The authors propose a comprehensive model for multimodal sentiment analysis that leverages a learnable gating mechanism to control information flow during cross-modal interactions. The primary components of the model include:

Contextual Utterance Representation: Each modality is processed through separate Bi-GRUs to capture contextual features.
Self Attention: This mechanism is employed to capture long-term dependencies across sequences of utterances, facilitating unrestricted information flow.
Cross Attention: Explores interactions between different modalities, using co-attention matrices to generate cross-attentive representations.
Gating Mechanism: A conditional gating mechanism modulates cross-modal interactions, thereby emphasizing useful information while mitigating noise.
Figure 1: Architectural diagram of the proposed approach.
Deep Multimodal Fusion: Combines self-attended and cross-attended features using a recurrent layer, resulting in deep multimodal contextual representations.

Experimental Evaluation

Experiments conducted on CMU-MOSI and CMU-MOSEI datasets demonstrate the efficacy of the proposed approach.

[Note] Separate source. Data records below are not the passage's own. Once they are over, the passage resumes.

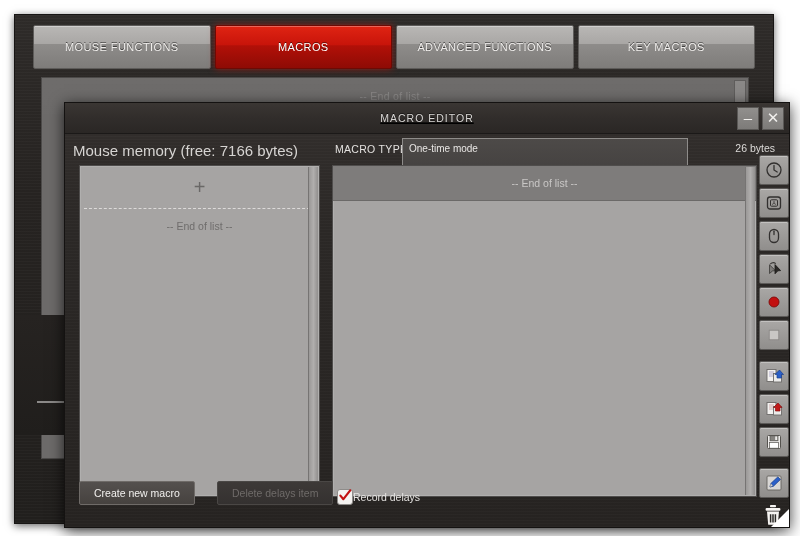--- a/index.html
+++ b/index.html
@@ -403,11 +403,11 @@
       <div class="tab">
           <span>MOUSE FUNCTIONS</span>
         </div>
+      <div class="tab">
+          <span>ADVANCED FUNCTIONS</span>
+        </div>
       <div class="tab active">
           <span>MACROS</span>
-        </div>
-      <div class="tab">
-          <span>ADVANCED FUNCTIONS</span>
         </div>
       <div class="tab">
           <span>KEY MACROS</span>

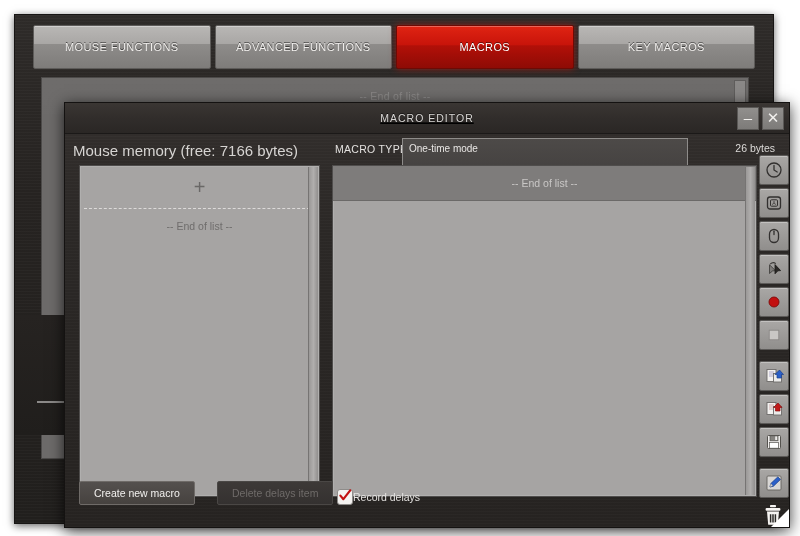--- a/index.html
+++ b/index.html
@@ -410,7 +410,7 @@
           <span>MACROS</span>
         </div>
       <div class="tab">
-          <span>KEY MACROS</span>
+          <span>KEY CYCLE</span>
         </div>
     </div>
 

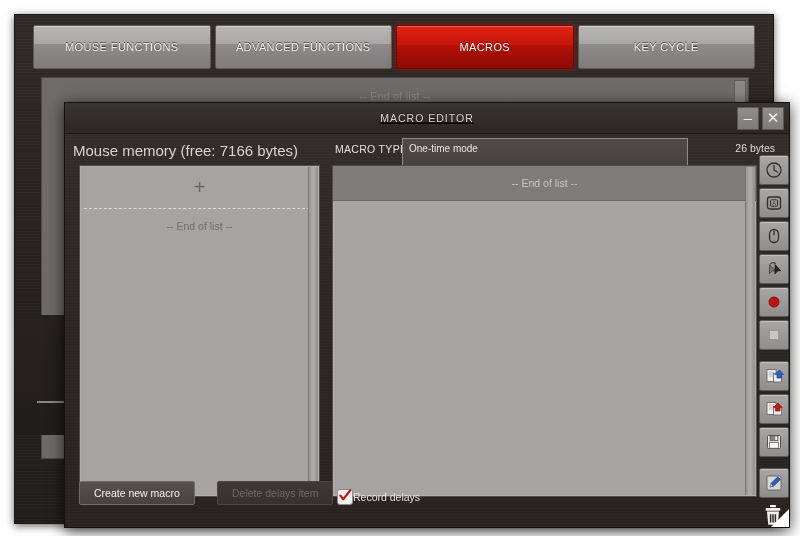--- a/index.html
+++ b/index.html
@@ -215,9 +215,9 @@
   }
   .mouse-memory {
     position: absolute;
-    left: 8px;
+    left: 20px;
     top: 8px;
-    font-size: 15px;
+    font-size: 11px;
     color: #d6d4d2;
   }
   .macro-type-label {

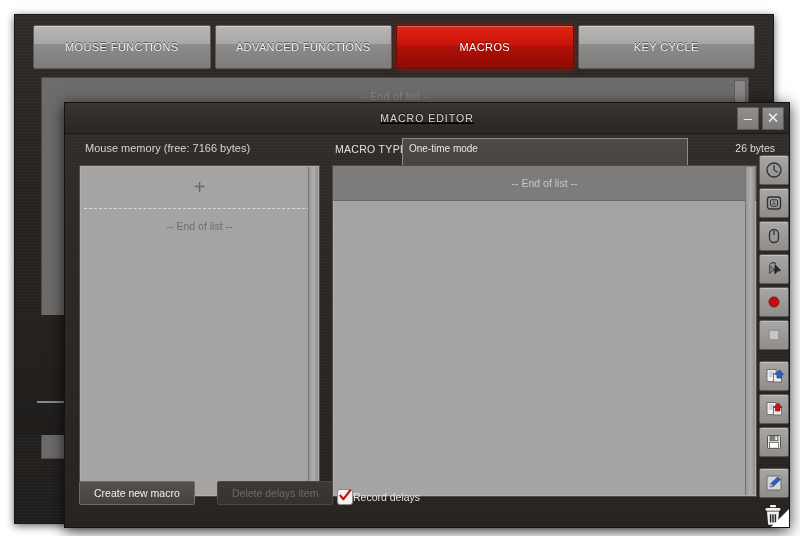--- a/index.html
+++ b/index.html
@@ -347,7 +347,7 @@
   .btn {
     position: absolute;
     height: 22px;
-    padding: 0 14px;
+    padding: 0 0;
     font-size: 10.5px;
     line-height: 22px;
     border-radius: 2px;

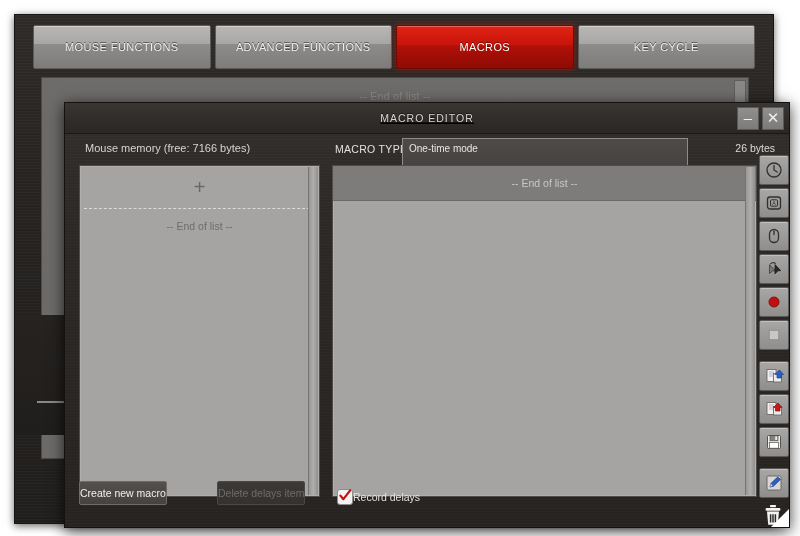--- a/index.html
+++ b/index.html
@@ -552,7 +552,7 @@
     </div>
 
     <div class="btn btn-create">Create new macro</div>
-    <div class="btn btn-delete">Delete delays item</div>
+    <div class="btn btn-delete">Delete current macro</div>
 
     <div class="record-delays">
       <div class="checkbox">

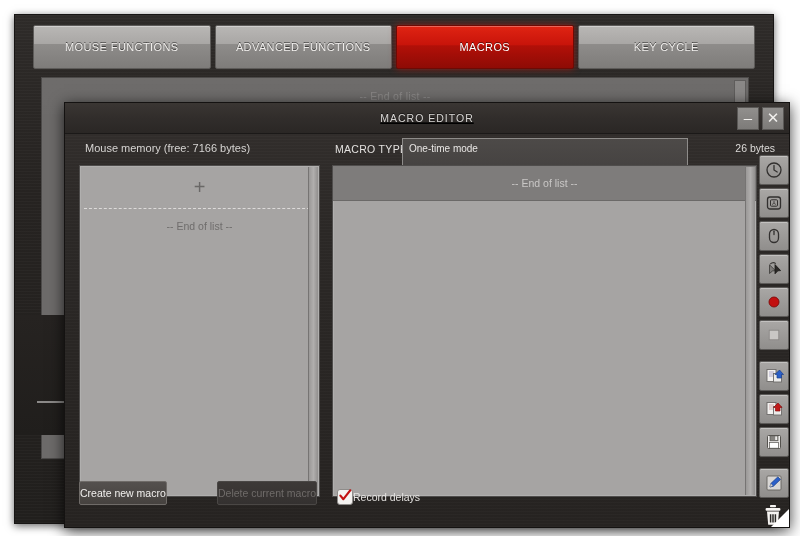--- a/index.html
+++ b/index.html
@@ -376,6 +376,7 @@
     bottom: 22px;
     display: flex;
     align-items: center;
+    gap: 6px;
     cursor: pointer;
     user-select: none;
   }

Performance Metrics: The model achieves 83.9% accuracy on CMU-MOSI and 81.1% accuracy on CMU-MOSEI, representing improvements of 1.6% and 1.34% over state-of-the-art methods, respectively.
Baseline Comparisons: The paper includes ablation experiments to validate the contributions of self-attention and gating mechanisms, confirming their roles in enhancing model performance.

Benchmarking

The paper offers a comparison of the proposed method with several established baselines, notably Tensor Fusion Networks and Memory Fusion Networks. The results underscore the superiority of the gated mechanism in handling noise and ensuring robust cross-modal interactions, leading to better sentiment predictions.

Qualitative Analysis

Qualitative evaluations illustrate the model's ability to selectively weight modalities based on their contribution to sentiment inference. Examples highlight cases where textual cues alone were insufficient without complementary visual or acoustic data, or where cross-modal enhancement was unnecessary due to strong unimodal features.

Conclusion

This work introduces a gated mechanism that advances multimodal sentiment analysis by effectively exploiting cross-modal interactions and selectively mitigating the noise inherent to individual modalities. Future research directions could extend these techniques to environments with significant noise interference, such as real-world customer service interactions. The reported performance gains highlight the potential applicability of this approach across diverse sentiment analysis tasks.